Mason shook his head as he dodged the hammer-like blows with the ease of long practice, quickly wrapping his old friend and new chief engineer up in a restraint hold.
“Dayne, it’s me. Raan,” he yelled over the sound of Bennett’s roaring, shifting his feet so his balance was better to hold onto the somewhat worse for wear engineer. “Calm down. It’s just me.”
But Bennett didn’t seem to be in the mood to be placated, instead, he just roared louder and twisted to try and throw Raan off. They stumbled against the table, and Raan got the hard edge right in the small of his back, over his kidneys. He groaned, but didn’t let go.
“No! Don’t!” he ordered, spotting Burton’s set face and his hand already on the way to tap his commbadge to call for security. Burton was an odd one, very by the book most of the time. Which was the reason Raan had picked him when his previous XO had been promoted and assigned his own ship. By the book was good, it reminded him that there was a book and he should be paying attention to it.
Which… he wasn’t at the moment. He knew that. But, this was an entirely different situation.
Burton’s arched eyebrow mocked him and he grunted, struggling with the thrashing, twisting bull he was trying to hold onto. “He’ll tire himself out in three… two…”
One didn’t make it past his lips before Bennett went limp. Raan caught him before he could hit the deck, throwing him over his shoulder.
“Hell Dayne, you’ve been hitting the gym lately,” he grunted, turning and coming face to face with his XO’s disapproval. Well, no, it wasn’t disapproval. Burton was too professional for that. It was disappointment, quickly veiled, but there.
“He’s not a drunk,” Raan defended the man over his shoulder, scooping up the mug on the table and handing it to Burton.
The human lifted it to his nose and took an experimental sniff.

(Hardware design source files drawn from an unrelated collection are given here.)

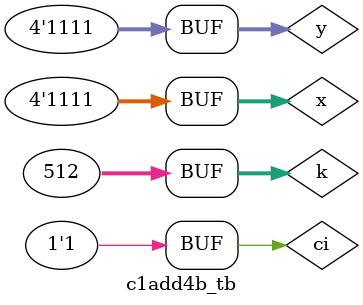
<source format=v>
module add4b (
    input [3:0] x, y, input ci,
    output [3:0] z, output co
);
    wire c2;
    add2b inst1 (.x(x[1:0]), .y(y[1:0]), .ci(ci), .co(c2), .z(z[1:0]));
    add2b inst2 (.x(x[3:2]), .y(y[3:2]), .ci(c2), .co(co), .z(z[3:2]));
endmodule

// Modul de adunare a doua numere in C1 pe 4 biti
module c1_add4b (
    input [3:0] x, y, input ci,
    output [3:0] z
);
    // Semnal pentru rezultatul intermediar al adunarii intre x si y
    wire [3:0] temp; 
    // Semnal pentru end around carry, de adunat rezultatului intermediar
    wire co;
    add4b inst1 (.x(x), .y(y), .ci(ci), .co(co), .z(temp));
    add4b inst2 (.x(temp), .y(4'd0), .ci(co), .co(), .z(z));
endmodule

module c1add4b_tb;
    reg [3:0] x, y; reg ci;
    wire [3:0] z; wire co;

    c1_add4b cut (.x(x), .y(y), .ci(ci), .z(z));

    function integer ToDecimal(input [3:0] c1_val); 
    begin
        if (c1_val[3])
            ToDecimal = {{29{c1_val[3]}}, c1_val[2:0]} + 1'd1;
        else
            ToDecimal = c1_val[2:0];
    end
    endfunction

    integer k;
    initial begin
        $display("Time\tx\ty\tci\t\tz");
        $monitor("%0t\t%b(%2d)\t%b(%2d)\t%b\t\t%b(%2d)", $time, x, ToDecimal(x), y, ToDecimal(y), ci, z, ToDecimal(z));
        
        for (k = 0; k < 512; k = k + 1) begin
            {x, y, ci} = k;
            #10;
        end
    end
endmodule
</source>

“What the… is this coffee?”
“Uh-huh,” Raan nodded as he led the way out of the bar, Bennett out cold over his shoulder. “He’s a chronic insomniac. Can usually find him in a bar when he has a bad episode trying to overload on caffeine. Much more and we’d have needed to take him to sickbay to stop his heart exploding.”
The promenade wasn’t crowded so it didn’t take them long to reach the turbolifts. Which he was grateful for. Unconscious, Dayne was a sodding lump to carry.
“Sounds… delightful. Does he do this often?”
Raan didn’t get chance to reply to Burton’s question, his comm-badge chirping as they exited the turbolift opposite the airlocks. “Go ahead, Resolute.”
“Captain, we have an incoming message for you from Command,” his chief operations officer said.
Raan nodded. “Just stepping aboard now. Route it to my ready room.”